La guerre menée par le Hezbollah contre Israël en soutien au Hamas a couté "très cher" au Liban et "personne n'est prêt à exposer le pays à des aventures de ce genre", a-t-il ajouté.

Le chef du groupe islamiste, Naïm Qassem, a dit la semaine dernière que sa formation se sentirait "visé" par une éventuelle attaque américaine contre l'Iran, et "choisira(it) en temps voulu comment agir".
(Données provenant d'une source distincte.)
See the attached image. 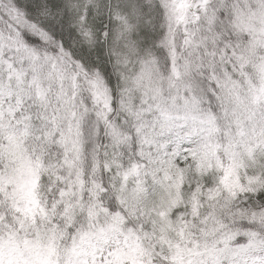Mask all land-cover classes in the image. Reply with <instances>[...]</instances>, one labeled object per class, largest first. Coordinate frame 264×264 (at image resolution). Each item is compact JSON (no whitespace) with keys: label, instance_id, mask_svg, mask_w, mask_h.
<instances>
[{"label":"snow or ice","instance_id":"6c2138e0","mask_svg":"<svg viewBox=\"0 0 264 264\" xmlns=\"http://www.w3.org/2000/svg\"><path fill=\"white\" fill-rule=\"evenodd\" d=\"M0 264H264V0H0Z\"/></svg>","mask_w":264,"mask_h":264}]
</instances>
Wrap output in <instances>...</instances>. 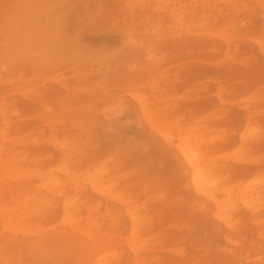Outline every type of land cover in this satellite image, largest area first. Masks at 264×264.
<instances>
[{
  "label": "rangeland",
  "instance_id": "rangeland-1",
  "mask_svg": "<svg viewBox=\"0 0 264 264\" xmlns=\"http://www.w3.org/2000/svg\"><path fill=\"white\" fill-rule=\"evenodd\" d=\"M46 1V12L34 18L26 0H0V43L9 32L10 18L26 35L32 20L52 30L51 24L62 17L67 38V46L54 47L57 51L41 59L44 64L33 62L16 46L15 59L0 70V111L6 118L3 122L0 116V156L22 150L28 157L18 162L21 169L45 170V159L56 170L62 157L59 144L74 145L70 172L83 184L79 211L85 216L93 205L100 216L98 228L108 232L112 229L105 210L113 212L117 234L126 238L125 202L91 192L83 183L87 171L94 173L96 163L105 161L102 174L110 170L118 178L121 200L143 207L148 225L139 235L152 237L155 252L148 258L153 263L214 264L208 243L216 250L228 233L235 242L256 241L264 264V236L259 237L264 235V200L253 214L241 204L235 206L232 231L217 225L216 233L210 232L200 212L203 204L212 209V202L195 200L186 187L188 178L181 174L185 164L177 149L179 135L198 127L211 137L200 149L216 157L214 169L222 180L237 184L264 179L262 0H205L204 9V0H88L86 6L76 0ZM224 28L231 33L225 39ZM198 30L208 34L197 37ZM161 126L167 135L156 129ZM244 130L248 136L240 137ZM31 142L35 149L26 145ZM37 153L41 162L32 161ZM4 166L0 162V202L12 207V195L21 193L20 187L31 189L38 183L35 175L7 176ZM40 194L48 199L42 207L55 210L56 199L45 191ZM50 215L45 213L44 220ZM10 218L12 232L4 228L0 214V256L24 260L22 241L36 236L33 231L22 234L24 222L15 215ZM39 224L44 234L62 226L58 219ZM66 245L46 248L43 264H74L63 255ZM120 249V263L127 264L131 256L124 240ZM24 261L41 264L39 259Z\"/></svg>",
  "mask_w": 264,
  "mask_h": 264
},
{
  "label": "bare ground",
  "instance_id": "bare-ground-1",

Ce mouvement chiite est sorti affaibli d'un conflit meurtrier avec Israël qui a pris fin en novembre 2024. Il n'est pas intervenu pendant la guerre de 12 jours entre l'Iran et Israël en juin 2025.

Malgré un cessez-le-feu, Israël poursuit ses frappes régulières contre ses bastions et ses militants, l'accusant de tenter de se réarmer.

M.Salam a affirmé que son gouvernement avait "aujourd'hui un contrôle opérationnel du sud du pays", où l'armée avait annoncé avoir mené à bien le désarmement du Hezbollah au sud du fleuve Litani, à quelque 30 km de la frontière avec Israël.

Il a appelé les pays arabes à le soutenir, à l'occasion de la conférence internationale prévue le 5 mars à Paris et destinée à lever des fonds pour l'armée libanaise, confrontée à un manque de moyens financiers et d'équipements face au Hezbollah, qu'elle cherche à désarmer sur l'ensemble du pays.

"J'espère que tous nos frères arabes y participeront activement, car c'est la clé de la sécurité", a-t-il déclaré.